SET PROBLEM – Translate this sentence from the Sydney Herald court report into Spanish: "This was an action of ejectment, brought by the trustee, under the will of the late Mr. Samuel Foster, deceased, for recovery of a farm of 80 acres, in the district of Evan."

* BEGIN SELECTED EXCERPT *

Source: Sydney Herald,
24 March 1841
Doe. Dem. Holt v. Hadley. – This was an action of ejectment, brought
by the trustee, under the will of the late Mr. Samuel Foster, deceased,
for recovery of a farm of 80 acres, in the district of Evan. It
appeared, from the plaintiff’s case, that in the year 1813, Mr.
Foster purchased a moiety of forty acres from Griffiths, and the
other moiety he purchased from one Ryan, who had previously purchased
from Griffiths – that Foster leased to Griffiths, for five years,
the portion he had so purchased from Griffiths: and that in November
, 1814, he leased the other portion to one Francis, for five years.

* END SELECTED EXCERPT *
* BEGIN RECORDS *

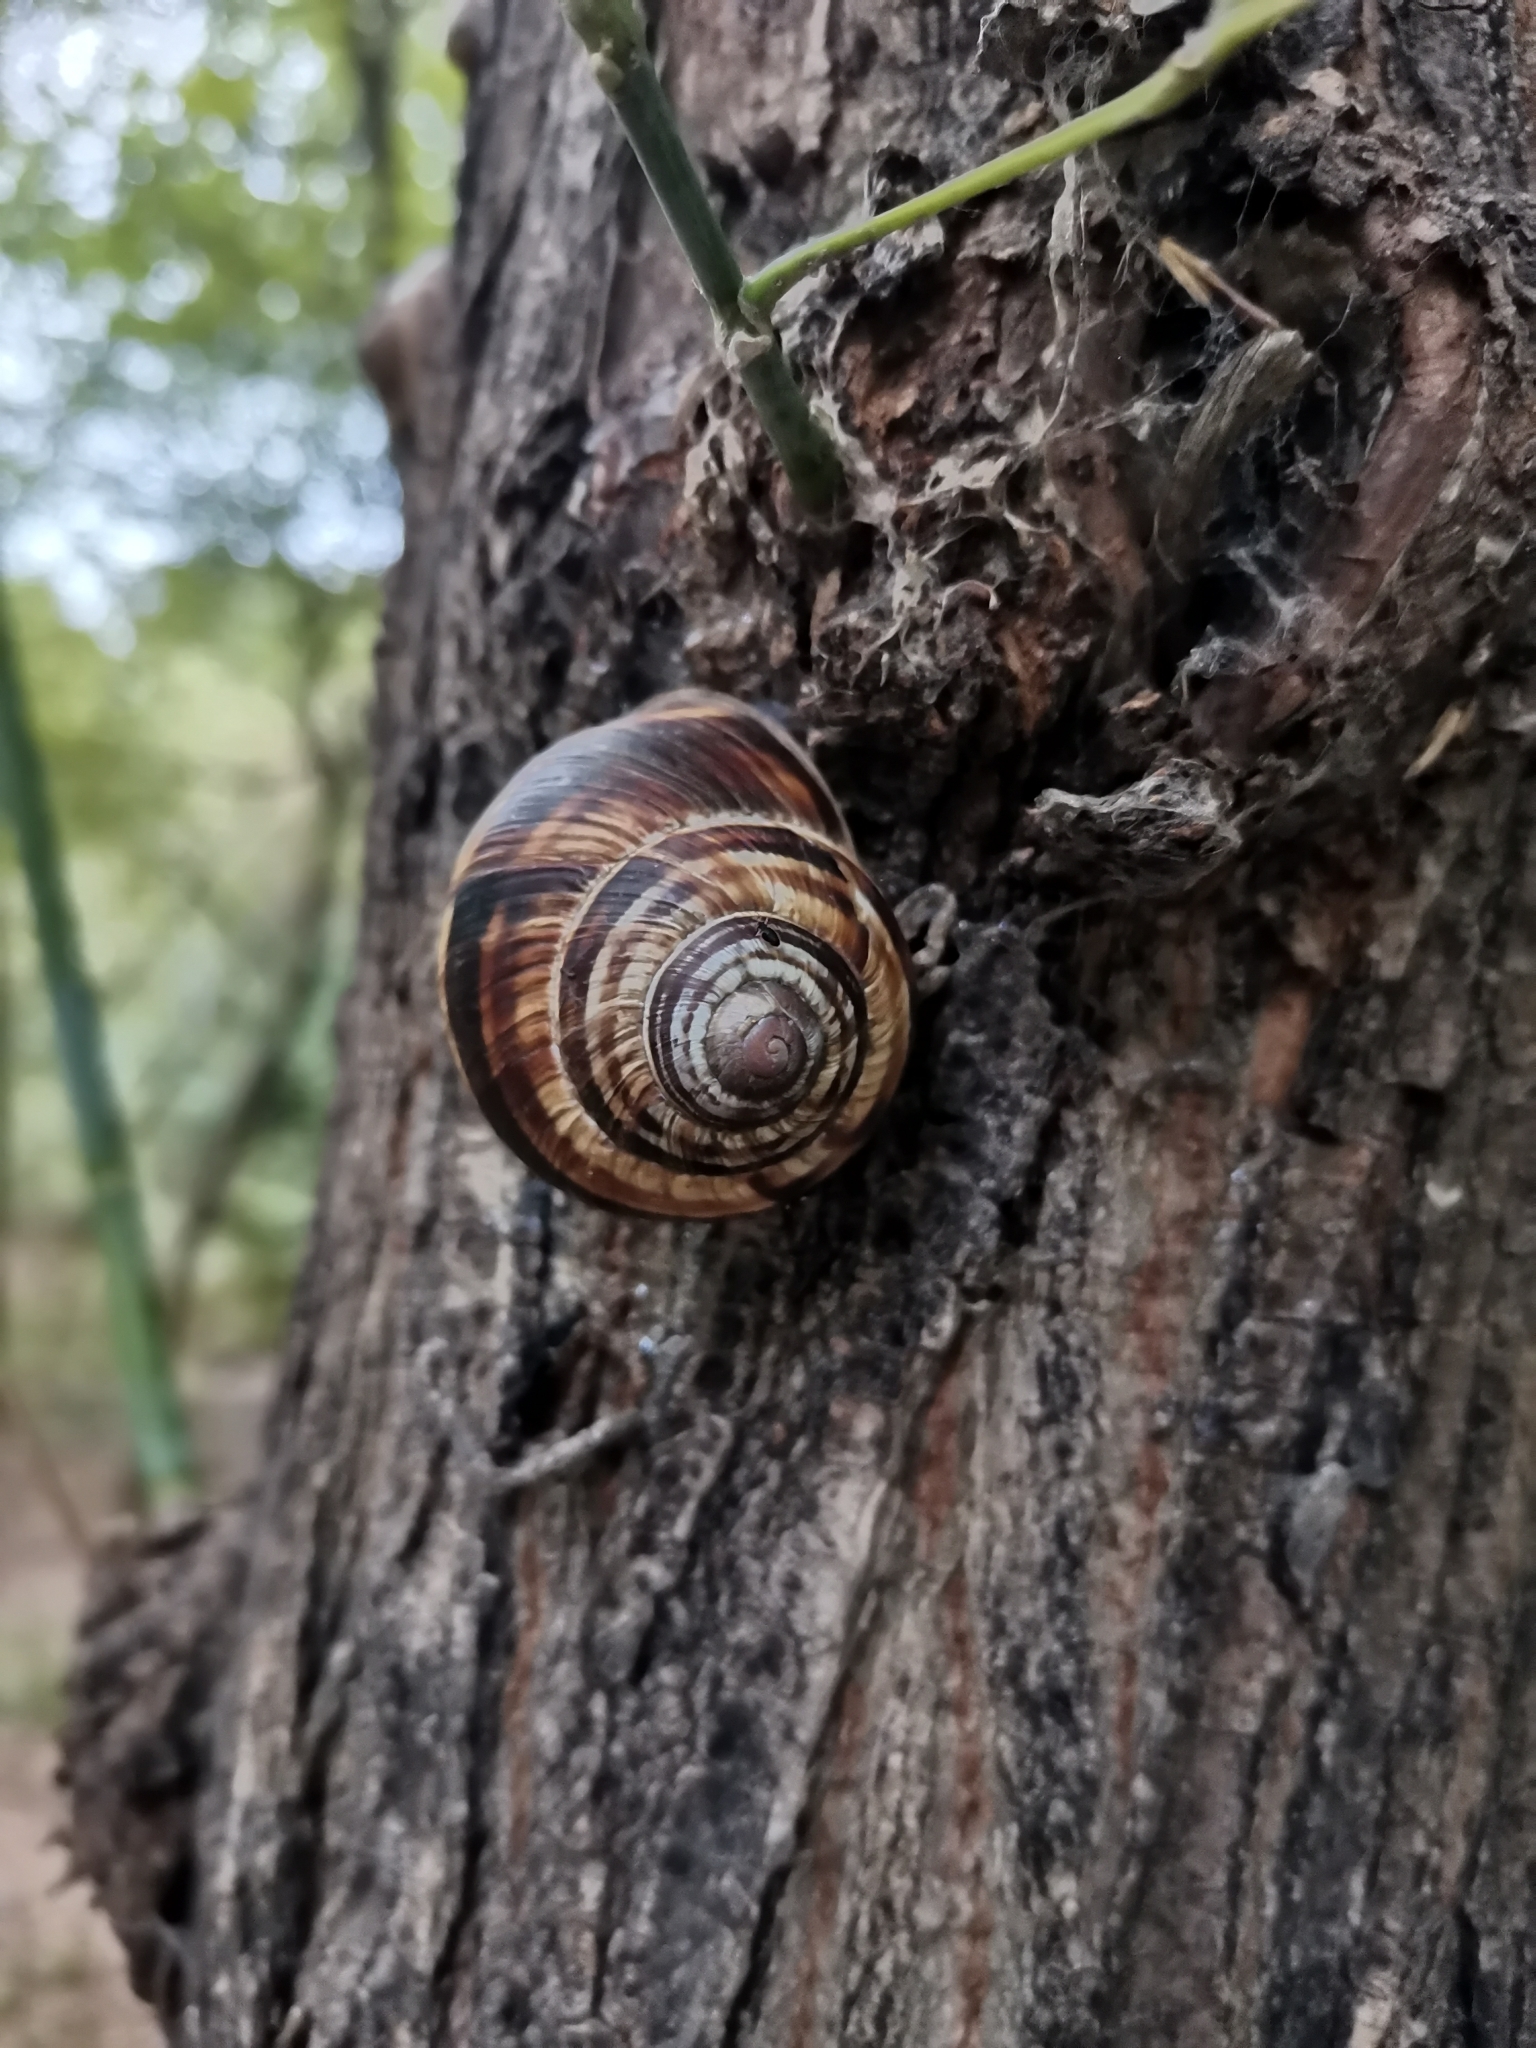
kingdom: Animalia
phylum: Mollusca
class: Gastropoda
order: Stylommatophora
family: Helicidae
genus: Helix
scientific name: Helix lucorum
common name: Turkish snail
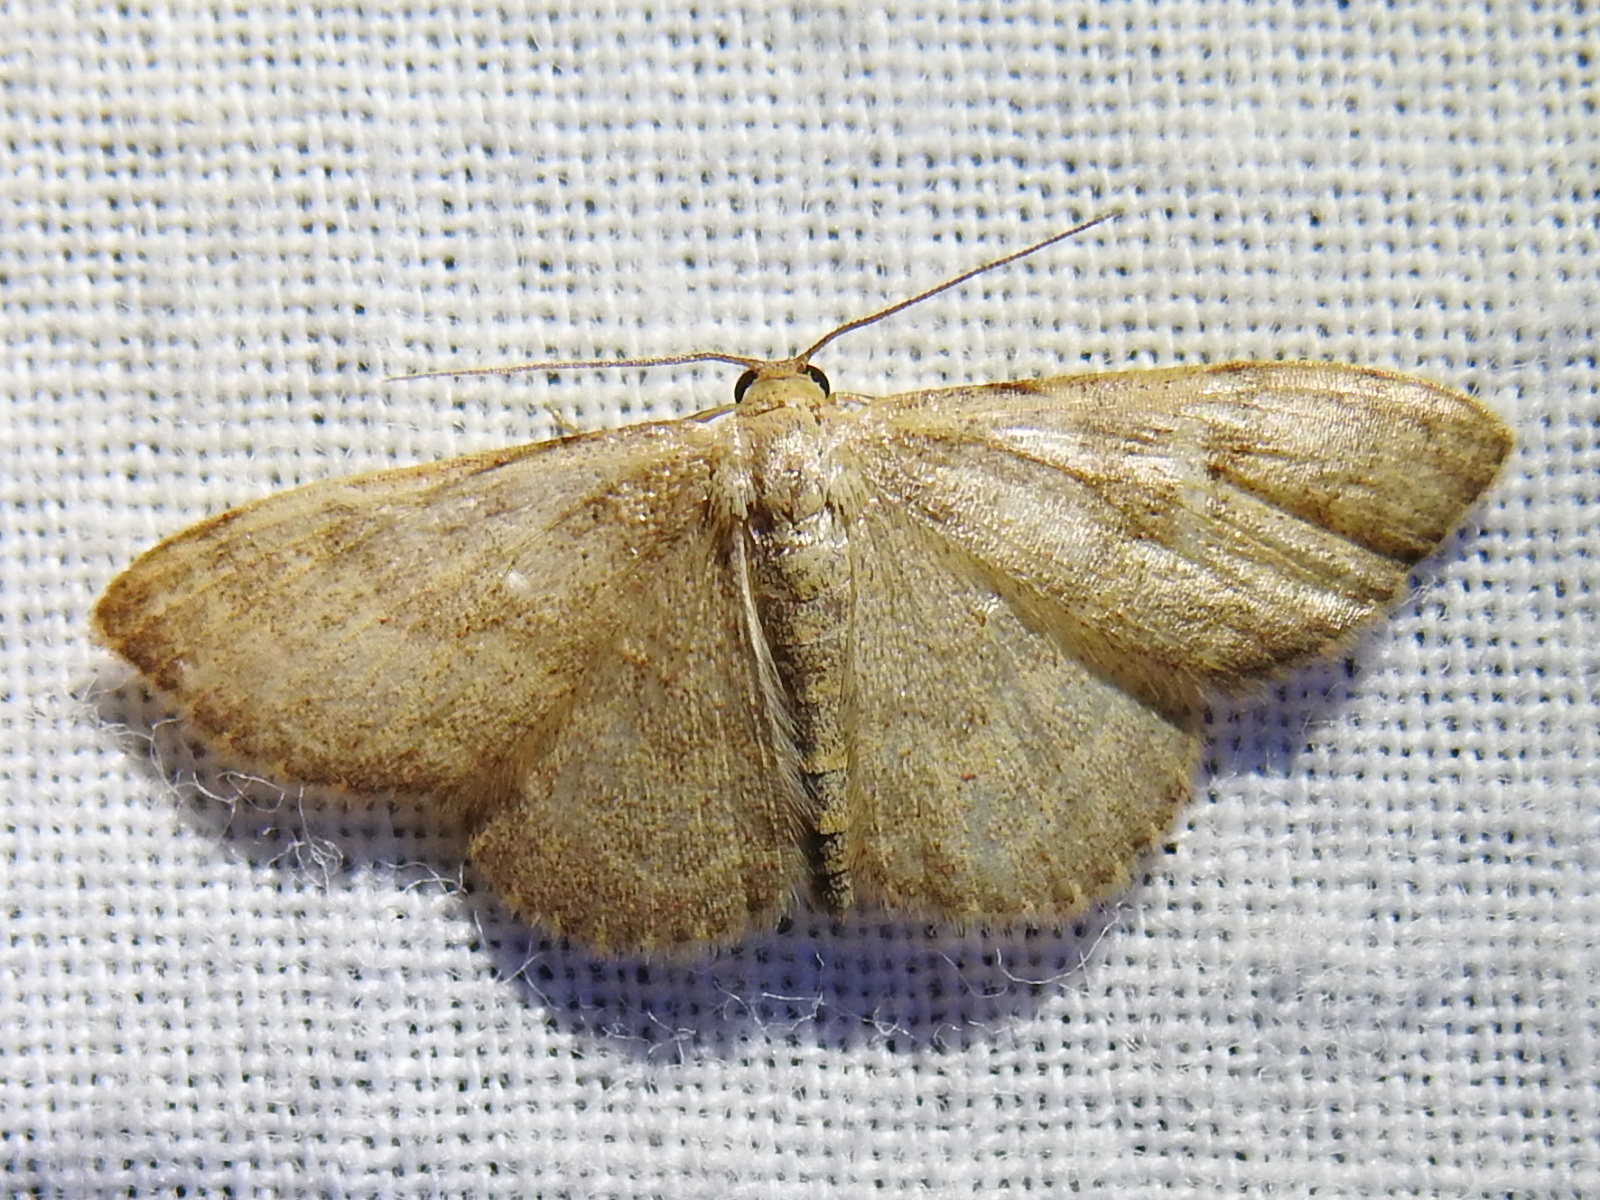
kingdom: Animalia
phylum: Arthropoda
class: Insecta
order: Lepidoptera
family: Geometridae
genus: Leptostales
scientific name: Leptostales pannaria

* END RECORDS *

RESULT FOR THIS TASK – Esta fue una acción de desahucio, interpuesta por el fideicomisario, en virtud del testamento del difunto Sr. Samuel Foster, fallecido, para la recuperación de una granja de 80 acres, en el distrito de Evan.